Version Control


Version Control: the Missing Link

Version Control is an integral part of software development. Allowing developers to track changes to software, version control systems give programmers the power to collaborate, discover erroneous changes, and compare versions of software. When rightly used, version control (also called source control) empowers developers to make and share complex changes without fear of losing previous implementations. Developers who use revision control can always look back on and—if necessary—revert to previous versions of the software. Unfortunately, I received two-and-a-half years of Computer Science education without hearing about version control once.1

Source control management should be taught in CS 101 or 102. As soon as students have completed three or four solo programming projects in a non-toy language, they should learn the basics of revision control tools like git, Subversion, and/or Mercurial. Not only would learning revision control better prepare them for a career in Software Engineering, but it would also help them to manage school projects. Understanding git in school would make group projects much easier for students. If you are reading this as a student or recent graduate who was not taught or has not learned about revision control, allow me to provide a brief introduction and some helpful resources for further learning.

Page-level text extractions
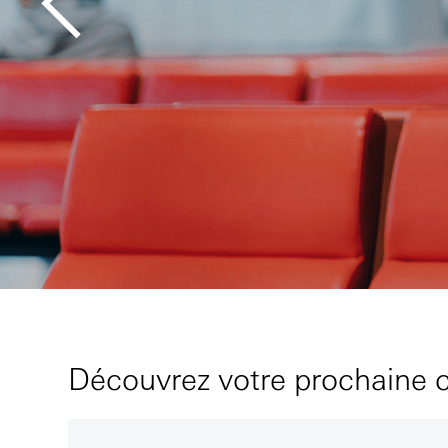
Découvrez votre prochaine c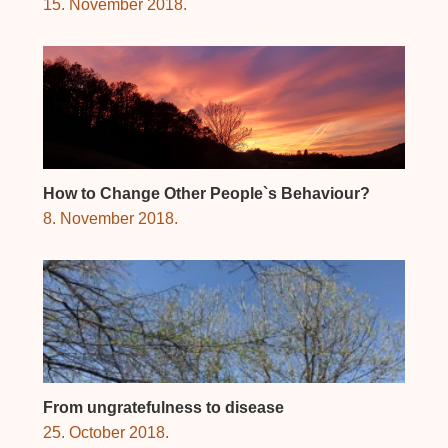
15. November 2018.
How to Change Other People`s Behaviour?
8. November 2018.
From ungratefulness to disease
25. October 2018.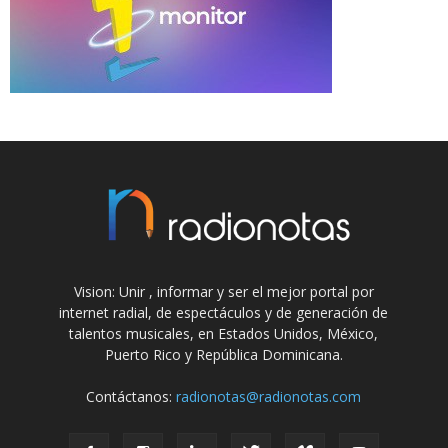
Vision: Unir , informar y ser el mejor portal por
internet radial, de espectáculos y de generación de
talentos musicales, en Estados Unidos, México,
Puerto Rico y República Dominicana.
Contáctanos:
radionotas@radionotas.com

**What you need to do:**
1. Decide whether each of the following statements agrees with the article on version control: (a) the author treats version control and source control as the same thing; (b) the author wants revision control taught once students have finished ten solo programming projects; (c) the author heard about version control during two-and-a-half years of Computer Science education. Answer yes or no for each, quoting the deciding words of the article.
2. Carry on the article on version control, starting after its final sentence.

**Results in order:**
1.
(a) Yes: "version control (also called source control)"
(b) No: "As soon as students have completed three or four solo programming projects in a non-toy language"
(c) No: "I received two-and-a-half years of Computer Science education without hearing about version control once"

2.
Since I have used git every day for the past three years, I will use git examples to introduce you to version control. git is also free and extremely popular, so it has plenty of documentation and helpful Q&As on StackOverflow. However, the point of this tutorial is to teach you about the benefits and basic usage of version control systems. Although the commands and functionality may differ, the overall lessons about version control will transfer to other programs like Mercurial or Subversion. My examples will be command line examples, but if you want to use a git-client like SmartGit,2 I doubt that it would be difficult for you to follow along.3

Part 1: Creating the Repository

Since the purpose of version control is to track the history of a project, the first thing you should do is create some files or a program which you want to track. I have created an example program called get-day, which outputs the day of the week for an input date string, to serve this purpose, so download and unzip the example project. Then open up a terminal on OSX or Linux or cmd.exe on Windows. Next, navigate to the unzipped example-git-project-part1 (if you simply downloaded it and unzipped it, it will be under your Downloads folder):

# You may need to navigate to the Downloads folder first:
# On OSX/Linux: `cd ~/Downloads`
# On Windows: `cd %HOMEPATH%/Downloads`
cd example-git-project-part1

Now that you have some files you want to track, you can create a git repository in this directory:

git init

Next, you need to tell git which files it should track:

git add .

The “.” tells git to track all the files in this directory, but you could also list files individually as arguments to git add. Next, commit these files to git’s history:

git commit -m "Initial commit."

Now git has a historical reference point for these files. As long as you do not rewrite the history of this project, you will always be able to obtain the original files and rebuild the original binary represented by those files.

Next I’ll show you how to add a feature to the example get-day program in order to demonstrate branching, diffing, merging, and more.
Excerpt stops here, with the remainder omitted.